Many consumers received some good news yesterday when e-book retailers such as Amazon and Barnes & Noble reached out to notify them of significant credits being added to their accounts. The source of these credits was a payment by Apple Inc. of $400 million to reimburse e-book purchasers for the higher prices they paid for e-books during the time in which a price-fixing conspiracy between Apple and five e-book publishers was in force. Purchasers of New York Times bestsellers are being provided a $6.93 credit for each title they bought. Purchasers of other titles are receiving $1.57 for each e-book. Consumers can apply these credits to future purchases.
Apple’s obligation to make these payments arose from conduct that the Justice Department’s Antitrust Division challenged in a civil antitrust lawsuit it filed in April 2012. The Antitrust Division alleged, and ultimately proved at trial, that Apple knowingly orchestrated a price-fixing conspiracy among five large book publishers that led to substantial increases in the prices readers were required to pay for e-books. As Judge Denise Cote of the U.S. District Court for the Southern District of New York found:
The Plaintiffs have shown through compelling evidence that Apple violated Section 1 of the Sherman Act by conspiring with the Publisher Defendants to eliminate retail price competition and to raise e-book prices. There is overwhelming evidence that the Publisher Defendants joined with each other in a horizontal price-fixing conspiracy. Through that conspiracy, the Publisher Defendants raised the prices of many of their New Releases and NYT Bestsellers above the $9.99 price at which they had previously been sold through Amazon. They also raised the prices of many of their backlist e-books. The Plaintiffs have also shown that Apple was a knowing and active member of that conspiracy. Apple not only willingly joined the conspiracy, but also forcefully facilitated it.

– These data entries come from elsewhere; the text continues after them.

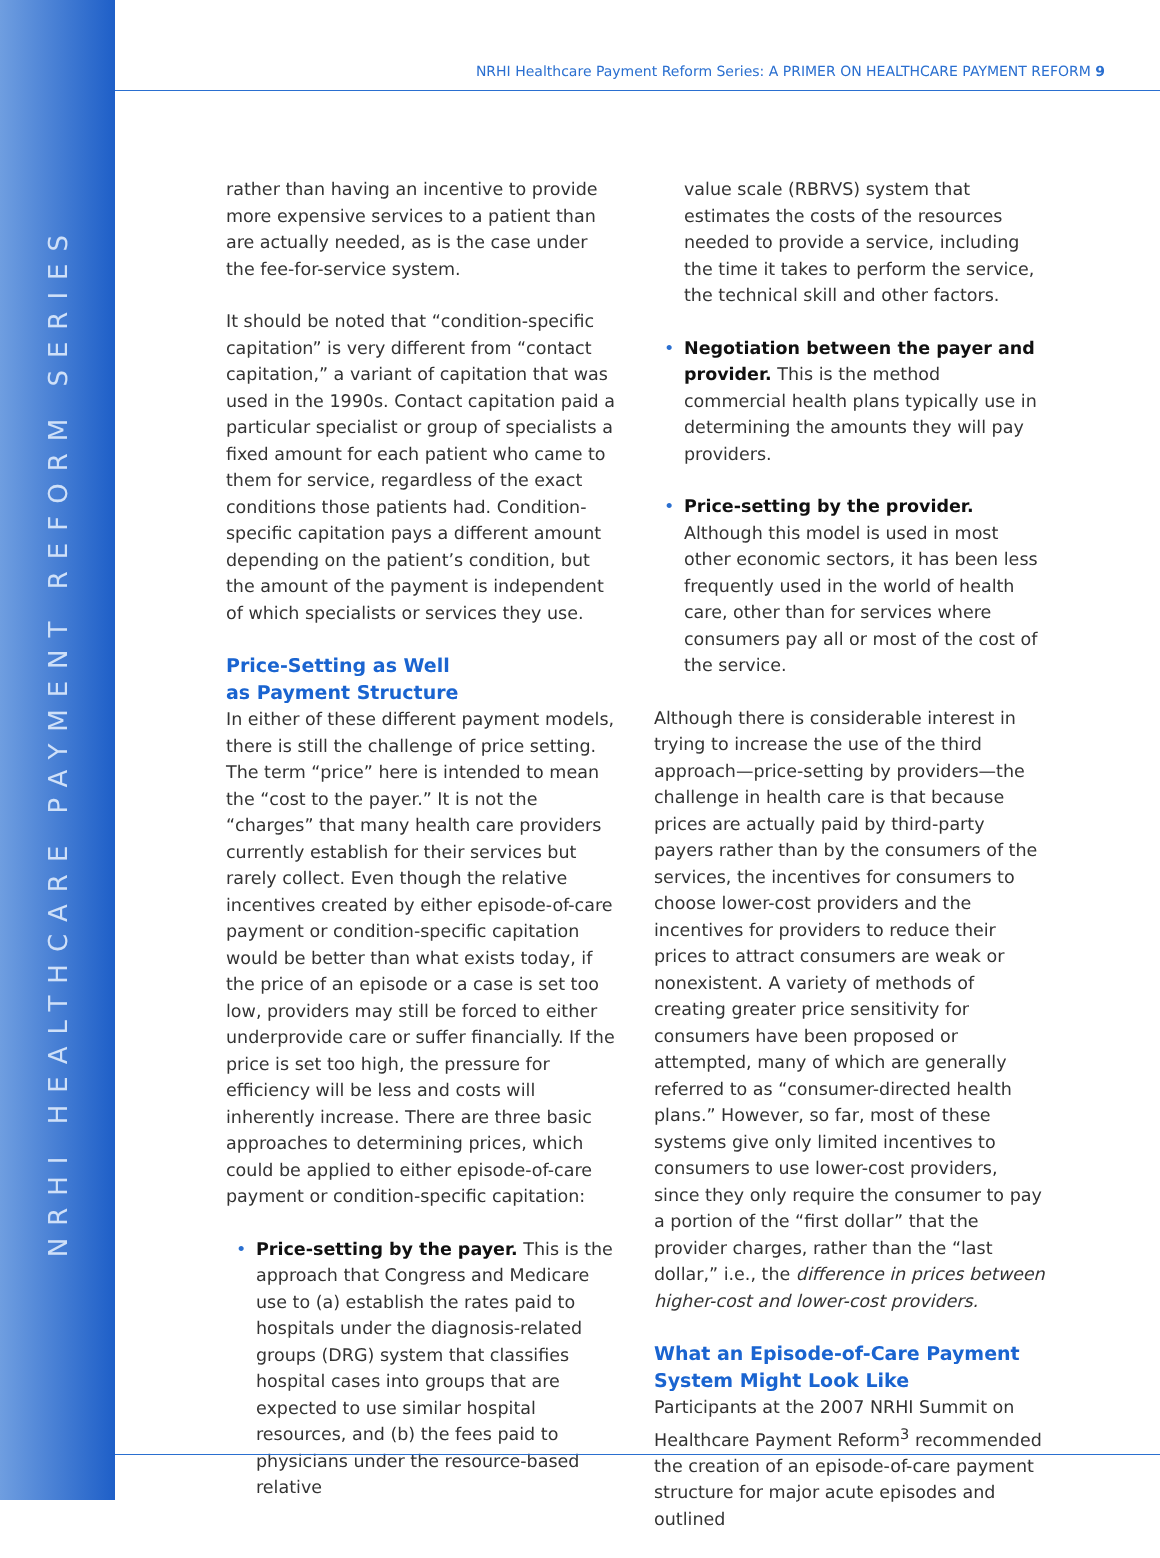NRHI HEALTHCARE PAYMENT REFORM SERIES
NRHI Healthcare Payment Reform Series: A PRIMER ON HEALTHCARE PAYMENT REFORM 9
rather than having an incentive to provide more expensive services to a patient than are actually needed, as is the case under the fee-for-service system.
It should be noted that “condition-specific capitation” is very different from “contact capitation,” a variant of capitation that was used in the 1990s. Contact capitation paid a particular specialist or group of specialists a fixed amount for each patient who came to them for service, regardless of the exact conditions those patients had. Condition-specific capitation pays a different amount depending on the patient’s condition, but the amount of the payment is independent of which specialists or services they use.
Price-Setting as Well
as Payment Structure
In either of these different payment models, there is still the challenge of price setting. The term “price” here is intended to mean the “cost to the payer.” It is not the “charges” that many health care providers currently establish for their services but rarely collect. Even though the relative incentives created by either episode-of-care payment or condition-specific capitation would be better than what exists today, if the price of an episode or a case is set too low, providers may still be forced to either underprovide care or suffer financially. If the price is set too high, the pressure for efficiency will be less and costs will inherently increase. There are three basic approaches to determining prices, which could be applied to either episode-of-care payment or condition-specific capitation:
• Price-setting by the payer. This is the approach that Congress and Medicare use to (a) establish the rates paid to hospitals under the diagnosis-related groups (DRG) system that classifies hospital cases into groups that are expected to use similar hospital resources, and (b) the fees paid to physicians under the resource-based relative
value scale (RBRVS) system that estimates the costs of the resources needed to provide a service, including the time it takes to perform the service, the technical skill and other factors.
• Negotiation between the payer and provider. This is the method commercial health plans typically use in determining the amounts they will pay providers.
• Price-setting by the provider. Although this model is used in most other economic sectors, it has been less frequently used in the world of health care, other than for services where consumers pay all or most of the cost of the service.
Although there is considerable interest in trying to increase the use of the third approach—price-setting by providers—the challenge in health care is that because prices are actually paid by third-party payers rather than by the consumers of the services, the incentives for consumers to choose lower-cost providers and the incentives for providers to reduce their prices to attract consumers are weak or nonexistent. A variety of methods of creating greater price sensitivity for consumers have been proposed or attempted, many of which are generally referred to as “consumer-directed health plans.” However, so far, most of these systems give only limited incentives to consumers to use lower-cost providers, since they only require the consumer to pay a portion of the “first dollar” that the provider charges, rather than the “last dollar,” i.e., the difference in prices between higher-cost and lower-cost providers.
What an Episode-of-Care Payment System Might Look Like
Participants at the 2007 NRHI Summit on Healthcare Payment Reform<sup>3</sup> recommended the creation of an episode-of-care payment structure for major acute episodes and outlined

United States v. Apple, Inc., 952 F. Supp. 2d 638, 691 (S.D.N.Y. 2013). The U.S. Court of Appeals for the Second Circuit affirmed Judge Cote’s decision a year ago. United States v. Apple., Inc., 791 F.3d 290 (2d Cir. 2015).

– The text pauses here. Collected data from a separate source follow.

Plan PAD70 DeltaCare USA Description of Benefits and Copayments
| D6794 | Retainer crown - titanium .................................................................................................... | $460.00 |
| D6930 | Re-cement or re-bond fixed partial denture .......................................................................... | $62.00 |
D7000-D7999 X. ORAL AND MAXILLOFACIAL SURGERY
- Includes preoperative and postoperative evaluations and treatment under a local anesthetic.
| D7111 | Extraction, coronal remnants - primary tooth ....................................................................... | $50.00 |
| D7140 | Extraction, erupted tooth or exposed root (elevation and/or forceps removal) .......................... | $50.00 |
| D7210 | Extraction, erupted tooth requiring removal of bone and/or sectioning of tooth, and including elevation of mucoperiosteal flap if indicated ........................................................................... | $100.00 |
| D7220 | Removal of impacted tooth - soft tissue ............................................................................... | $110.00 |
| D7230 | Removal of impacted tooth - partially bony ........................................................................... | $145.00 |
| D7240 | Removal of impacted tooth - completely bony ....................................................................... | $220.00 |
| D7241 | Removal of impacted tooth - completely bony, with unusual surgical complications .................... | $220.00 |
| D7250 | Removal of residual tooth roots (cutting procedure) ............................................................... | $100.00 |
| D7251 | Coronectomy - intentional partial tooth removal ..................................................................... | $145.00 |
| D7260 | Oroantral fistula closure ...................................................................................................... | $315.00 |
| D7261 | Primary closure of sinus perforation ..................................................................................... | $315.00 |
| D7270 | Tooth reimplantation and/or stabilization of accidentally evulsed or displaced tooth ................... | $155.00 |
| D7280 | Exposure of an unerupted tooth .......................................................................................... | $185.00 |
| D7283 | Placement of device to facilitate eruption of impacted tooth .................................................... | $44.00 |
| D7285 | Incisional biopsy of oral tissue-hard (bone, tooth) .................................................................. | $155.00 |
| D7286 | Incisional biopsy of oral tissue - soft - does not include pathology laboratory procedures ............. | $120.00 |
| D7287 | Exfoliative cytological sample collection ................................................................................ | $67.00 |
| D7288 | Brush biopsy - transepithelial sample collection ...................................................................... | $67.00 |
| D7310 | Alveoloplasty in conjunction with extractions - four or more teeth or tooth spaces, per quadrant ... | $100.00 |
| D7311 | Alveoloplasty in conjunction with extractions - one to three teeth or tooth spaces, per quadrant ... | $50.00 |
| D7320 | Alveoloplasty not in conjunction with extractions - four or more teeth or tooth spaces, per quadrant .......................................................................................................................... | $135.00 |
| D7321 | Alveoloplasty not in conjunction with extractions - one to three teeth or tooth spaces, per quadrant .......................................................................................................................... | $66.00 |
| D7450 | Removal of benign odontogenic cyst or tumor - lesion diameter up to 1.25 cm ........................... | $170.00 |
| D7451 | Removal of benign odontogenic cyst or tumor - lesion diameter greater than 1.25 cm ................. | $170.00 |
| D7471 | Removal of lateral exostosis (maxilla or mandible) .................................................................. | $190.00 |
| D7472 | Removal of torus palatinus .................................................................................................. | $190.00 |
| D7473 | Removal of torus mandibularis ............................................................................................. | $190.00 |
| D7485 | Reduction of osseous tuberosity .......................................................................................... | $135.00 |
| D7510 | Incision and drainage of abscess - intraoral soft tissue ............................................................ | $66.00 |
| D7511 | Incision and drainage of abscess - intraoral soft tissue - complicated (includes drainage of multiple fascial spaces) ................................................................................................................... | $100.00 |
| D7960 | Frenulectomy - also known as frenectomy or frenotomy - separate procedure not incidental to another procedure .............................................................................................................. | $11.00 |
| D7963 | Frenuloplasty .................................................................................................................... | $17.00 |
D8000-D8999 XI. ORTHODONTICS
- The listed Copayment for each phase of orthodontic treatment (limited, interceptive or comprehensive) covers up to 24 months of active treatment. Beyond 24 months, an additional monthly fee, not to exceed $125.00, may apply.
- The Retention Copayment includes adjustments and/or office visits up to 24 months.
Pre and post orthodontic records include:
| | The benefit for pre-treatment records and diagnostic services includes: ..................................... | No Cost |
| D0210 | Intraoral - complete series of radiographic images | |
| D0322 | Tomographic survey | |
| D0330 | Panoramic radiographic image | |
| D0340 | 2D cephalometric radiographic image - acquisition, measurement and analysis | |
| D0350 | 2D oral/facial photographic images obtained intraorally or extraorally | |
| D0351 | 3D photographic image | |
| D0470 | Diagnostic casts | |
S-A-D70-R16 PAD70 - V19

On March 7, 2016, the U.S. Supreme Court denied Apple’s petition for certiorari and made final the lower court decisions in the case. The Supreme Court’s action triggered Apple’s obligation to pay $400 million to e-book purchasers under Apple’s July 2014 agreement to settle damages actions brought by the attorneys general of 33 states and territories and a private class of e-book purchasers. With the $166 million previously paid by the conspiring publishers to settle claims against them, Apple’s payment brings to $566 million the amount repaid to e-book purchasers overcharged as a result of Apple’s and the publishers’ illegal conspiracy.
The final judgment entered by Judge Cote also took steps to meet the court’s goal of “ensur[ing] that the government need never again expend its resources to bring Apple into court for violations of the country’s antitrust laws.” In her final judgment, Judge Cote appointed an external compliance monitor to work with Apple to improve its antitrust compliance and training programs. The monitor worked with Apple for two years, overcame efforts on Apple’s part to discredit him and impede his work and, in the end, ensured that Apple implemented significantly strengthened policies, procedures and training that we hope will prevent a recurrence of the activities that led to this case. Apple will also face further compliance and reporting obligations for the judgment’s two remaining years.

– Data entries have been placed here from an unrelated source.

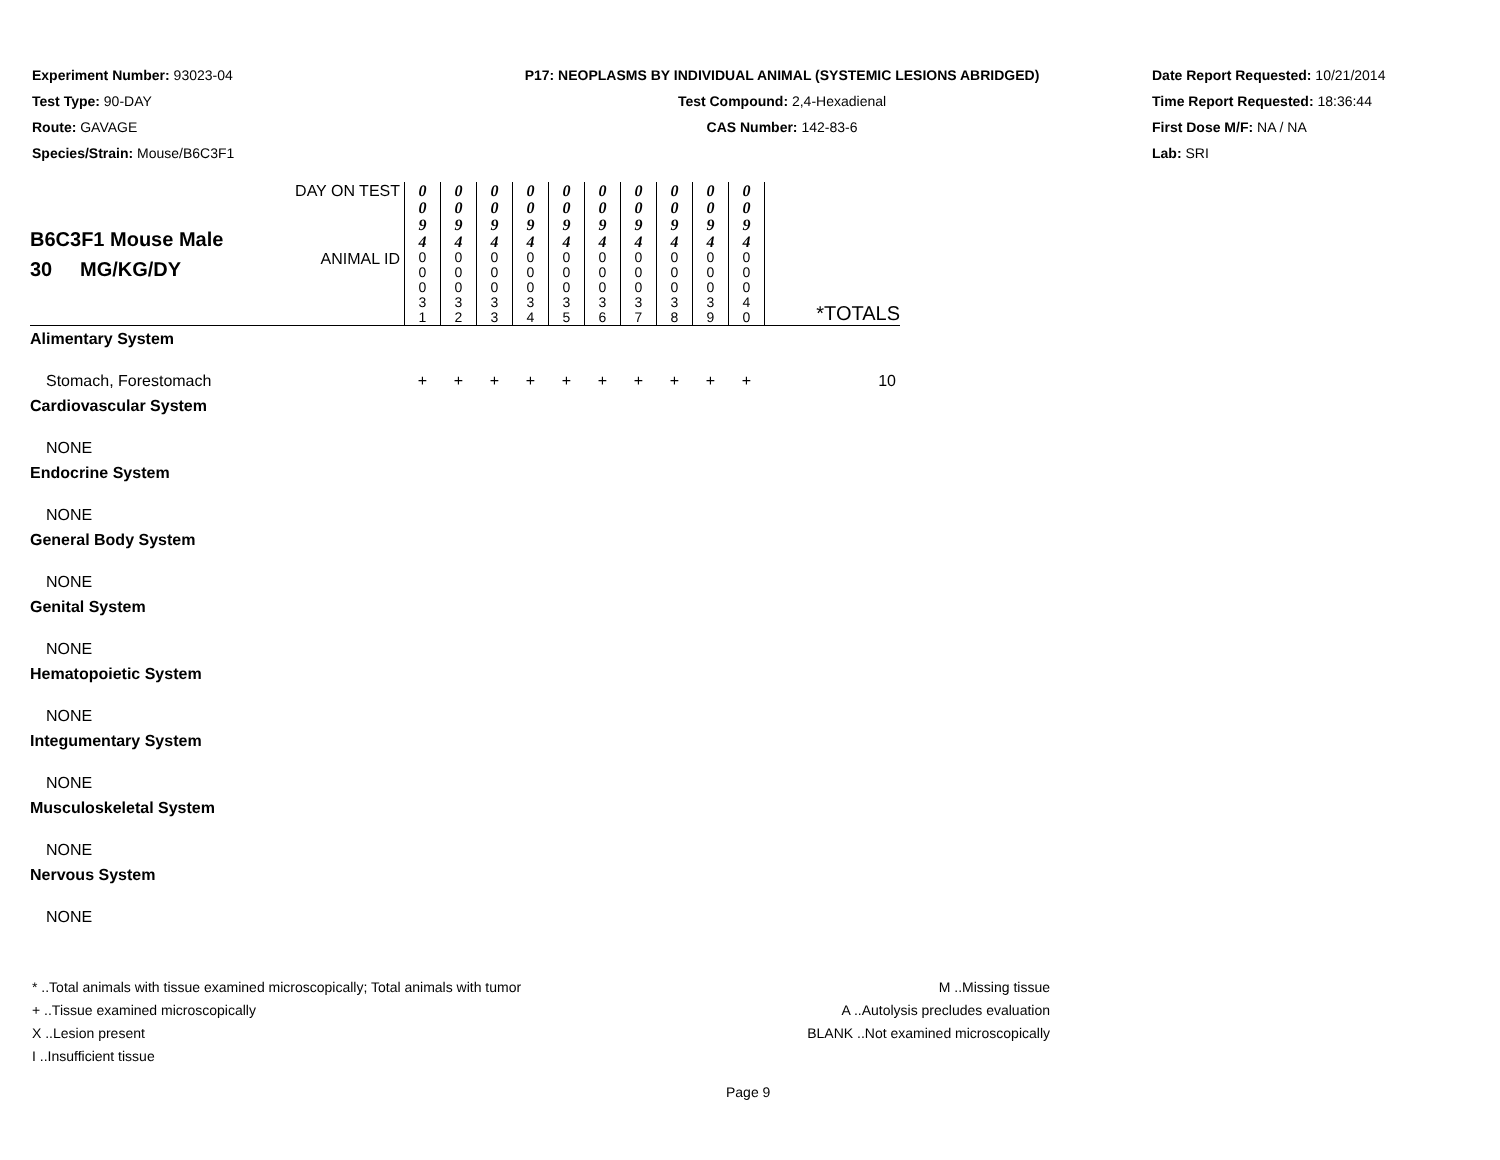Experiment Number: 93023-04
Test Type: 90-DAY
Route: GAVAGE
Species/Strain: Mouse/B6C3F1
P17: NEOPLASMS BY INDIVIDUAL ANIMAL (SYSTEMIC LESIONS ABRIDGED)
Test Compound: 2,4-Hexadienal
CAS Number: 142-83-6
Date Report Requested: 10/21/2014
Time Report Requested: 18:36:44
First Dose M/F: NA / NA
Lab: SRI
| B6C3F1 Mouse Male 30 MG/KG/DY | DAY ON TEST | 0 0 9 4 | 0 0 9 4 | 0 0 9 4 | 0 0 9 4 | 0 0 9 4 | 0 0 9 4 | 0 0 9 4 | 0 0 9 4 | 0 0 9 4 | 0 0 9 4 | |
| | ANIMAL ID | 0 0 0 3 1 | 0 0 0 3 2 | 0 0 0 3 3 | 0 0 0 3 4 | 0 0 0 3 5 | 0 0 0 3 6 | 0 0 0 3 7 | 0 0 0 3 8 | 0 0 0 3 9 | 0 0 0 4 0 | *TOTALS |
| Alimentary System | | | | | | | | | | | | |
| Stomach, Forestomach | | + | + | + | + | + | + | + | + | + | + | 10 |
| Cardiovascular System | | | | | | | | | | | | |
| NONE | | | | | | | | | | | | |
| Endocrine System | | | | | | | | | | | | |
| NONE | | | | | | | | | | | | |
| General Body System | | | | | | | | | | | | |
| NONE | | | | | | | | | | | | |
| Genital System | | | | | | | | | | | | |
| NONE | | | | | | | | | | | | |
| Hematopoietic System | | | | | | | | | | | | |
| NONE | | | | | | | | | | | | |
| Integumentary System | | | | | | | | | | | | |
| NONE | | | | | | | | | | | | |
| Musculoskeletal System | | | | | | | | | | | | |
| NONE | | | | | | | | | | | | |
| Nervous System | | | | | | | | | | | | |
| NONE | | | | | | | | | | | | |
* ..Total animals with tissue examined microscopically; Total animals with tumor
+ ..Tissue examined microscopically
X ..Lesion present
I ..Insufficient tissue
M ..Missing tissue
A ..Autolysis precludes evaluation
BLANK ..Not examined microscopically
Page 9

The terrific outcome achieved in this case shows how our antitrust laws work to protect consumers against antitrust conspiracies and how the Antitrust Division will pursue antitrust enforcement actions where warranted against even the most powerful companies in the world. The Antitrust Division and 33 state attorneys general worked together to expose the unlawful conduct, negotiate consent decrees with the book publishers, establish Apple’s liability at trial and defend that result on appeal. The states and private plaintiffs used those outcomes to secure damages for the many consumers injured by the conspiracy.